Chalet und Schnee und Eis

Mei, das tut echt gut - raus in die Pampa. Ins Chalet. Den Quebecern gehts schon saugut - die haben halt was-weiß-ich-wieviele Seen, einer schöner als der andere und außenrum Wald ohne Ende. Viel Wald.

Das Chalet von Mariane und Hugo ist ca. 2 Stunden weit weg. Am See. Was man halt als "richtiger" Eingeborener hier so braucht. Ist halt auch schon klasse! Andererseits frage ich mich immer, wie das eigentlich Alle so finanzieren - ist ja im Prinzip dann doch meistens eher ein komplettes zweites Haus mit Steuern, Unterhalt, laufenden Kosten usw.!

Hugo hatte jedenfalls schon mal eine kleine Eisfläche vorbereitet und am ersten Abend haben wir dann daran gearbeitet. D.h. bei - 24 Grad (Celsius) ein Loch in die Eisfläche gehackt und dann Wasser rausgeholt um eine einigermaßen glatte Fläche zu machen.

Somit wurden schon mal ausgezeichnete Bedingungen für Schlittschuh und Hockey ermöglicht.

Da oben hat es auch satt Schnee. Unglaublich. Ein einziges Wintermärchen.

Ich hab mich auch gelich mal auf eine ausgedehnte Soloschneeschuhtour begeben - ganz schön anstrengend allerdings. Ich war froh, als ich wieder am Chalet war. Bin ja auch nicht mehr der Jüngste - das merke ich oft .....

Ansonsten hat sich Emile plötzlich für Langlauf interessiert und da Hugo auch noch Skier rumliegen hatte, konnten wir etliche Touren über die verschneite Seefläche unternehmen. Langlaufen auf den Seen (von Flüssen ganz zu schweigen), ist immer so eine Sache. Ich mache das ja jetzt seit über 15 Jahren und ich habe unzählige Touren unternommen und bilde mir ein, die Lage einschätzen zu können. Ich habe auch gleich mal das Eis an mehreren Stellen gemessen - ca. 60 cm. Mehrere Lagen. Seit Wochen herrscht Nachtfrost. Top. - 24 Grad! Trotzdem - und obwohl auch schon Quads über den See gefahren sind, wie wir aus den Spuren ablesen konnten, ist uns dann am Freitag abend bei einer Nachtwanderung, "der Arsch auf Grundeis" gegangen. Die Story stelle ich aber est morgen ein - Liese wird mich anrufen und mir wieder vorwerfen ich wäre "verantwortungslos" - ich gebe aber zu, daß ich mal wieder etwas dazu gelernt habe: nämlich NICHT im Dunkeln und mit Kindern auf eine mir relativ unbekannte Eisfläche zu gehen.  

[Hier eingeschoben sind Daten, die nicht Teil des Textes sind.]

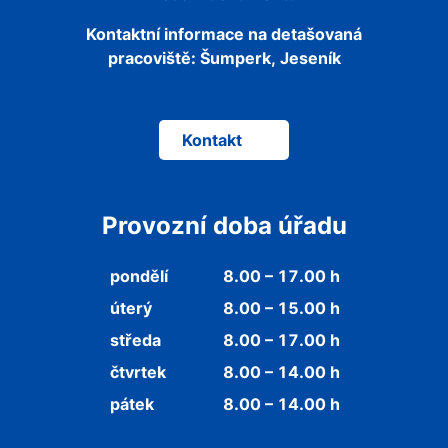
Kontaktní informace na detašovaná
pracoviště:
Šumperk, Jeseník
Kontakt
Provozní doba úřadu
pondělí
8.00 – 17.00 h
úterý
8.00 – 15.00 h
středa
8.00 – 17.00 h
čtvrtek
8.00 – 14.00 h
pátek
8.00 – 14.00 h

Ansonsten ist Langlaufen in der Landschaft aber einfach geil. Das Wetter war genial - kalt aber meistens sonnig. Einfach IDEAL. Der Zimmerer kennt das ja, auch wenn es lange her ist - man kann Stunden (oder auch Tage) lang von einem See zum anderen wandern.

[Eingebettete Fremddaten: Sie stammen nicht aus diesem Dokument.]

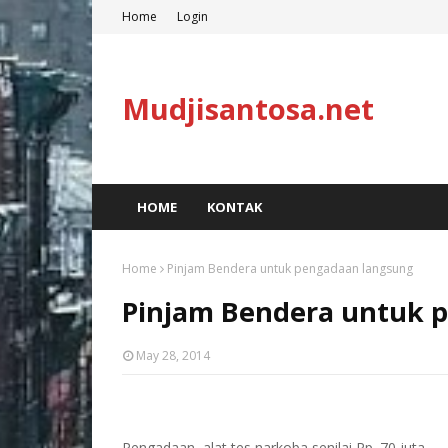
Home
Login
Mudjisantosa.net
HOME
KONTAK
Home
Pinjam Bendera untuk pengadaan langsung
Pinjam Bendera untuk 
May 28, 2014
Pengadaan
alat tes narkoba senilai Rp. 70 juta.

Alles was weiß ist  ist See.



Am meisten hat mich Emile überrascht - stellt sich zum ersten mal auf die Skier und läuft gleich mal ein paar km durch die Pampa. Es hat ihm derartig Spaß gemacht, daß er sich jetzt ein paar Langläufer wünscht. Warum auch nicht, was für ein geiler Sport. Vorausgesetzt, man bricht nicht bei stockdunkler Nacht, - 20 Grad, mit Kindern unterwegs, im Eis ein. Dann geht einem der Hintern - wie gesagt - auf Grundeis. Im wahrsten Sinne des Wortes.